The Hadoop Distributed File System (HDFS) stores files across all of the nodes in a Hadoop cluster. It handles breaking the files into large blocks and distributing them across different machines. It also makes multiple copies of each block so that if any one machine fails, no data is lost or unavailable. By default it makes three copies of each block, though this value is configurable. One copy is always written locally to the node where the write is executed. If your Hadoop cluster is spread across multiple racks, HDFS will write one copy of the block on the same rack as the machine where the write is happening, and one copy on a machine in a different rack. When a machine or disk dies or blocks are corrupted, HDFS will handle making another copy of the lost blocks to ensure that the proper number of replicas are maintained.

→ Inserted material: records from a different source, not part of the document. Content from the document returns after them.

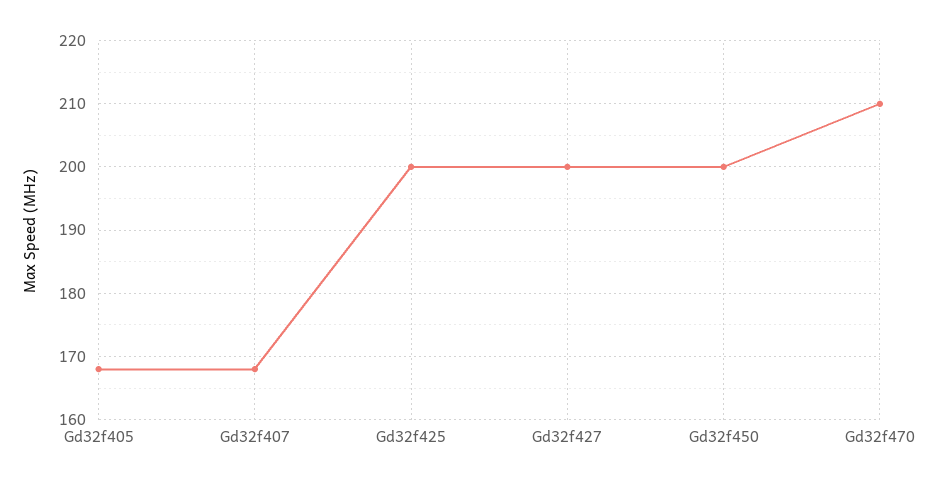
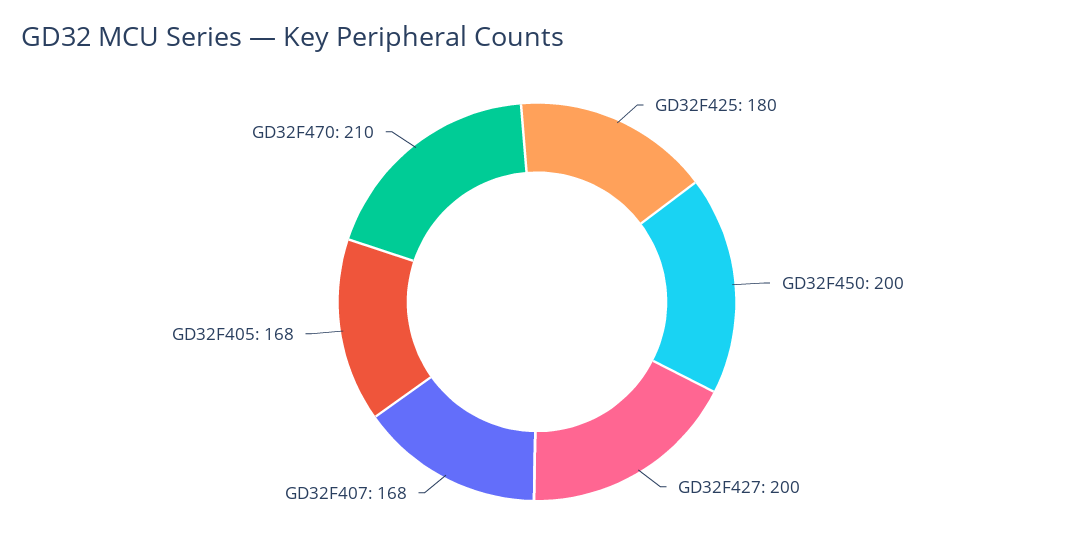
  {
    "Gd32f405": 168,
    "Gd32f407": 168,
-   "Gd32f425": 200,
+   "Gd32f425": 180,
    "Gd32f427": 200,
    "Gd32f450": 200,
    "Gd32f470": 210
  }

HDFS is designed specifically to support MapReduce. The block sizes are large, 64 MB by default. Many users set them higher, to 128 MB or even 256 MB. Storing data in large blocks works well for MapReduce’s batch model, where it is assumed that every job will read all of the records in a file. Modern disks are much faster at sequential read than seek. Thus for large data sets, if you require more than a few records, sequentially reading the entire data set outperforms random reads. The three-way duplication of data, beyond obviously providing fault tolerance, also serves MapReduce because it gives the JobTracker more options for locating map tasks on the same machine as one of the blocks.
HDFS presents a POSIX-like interface to users and provides standard filesystem features such as file ownership and permissions, security, and quotas.
The brain of HDFS is the NameNode. It is responsible for maintaining the master list of files in HDFS, and it handles the mapping of filenames to blocks, knowing where each block is stored, and making sure each block is replicated the appropriate number of times. DataNodes are machines that store HDFS data. They store each block in a separate file. Each DataNode is colocated with a TaskTracker to allow moving of the computation to data.
[32] It is possible to bend this rule, as Pig and many other applications do. For example, the one input can be a concatenation of multiple input files, and files can be opened on the side in tasks and written to or read from. But, conceptually, each job has one primary input and one primary output.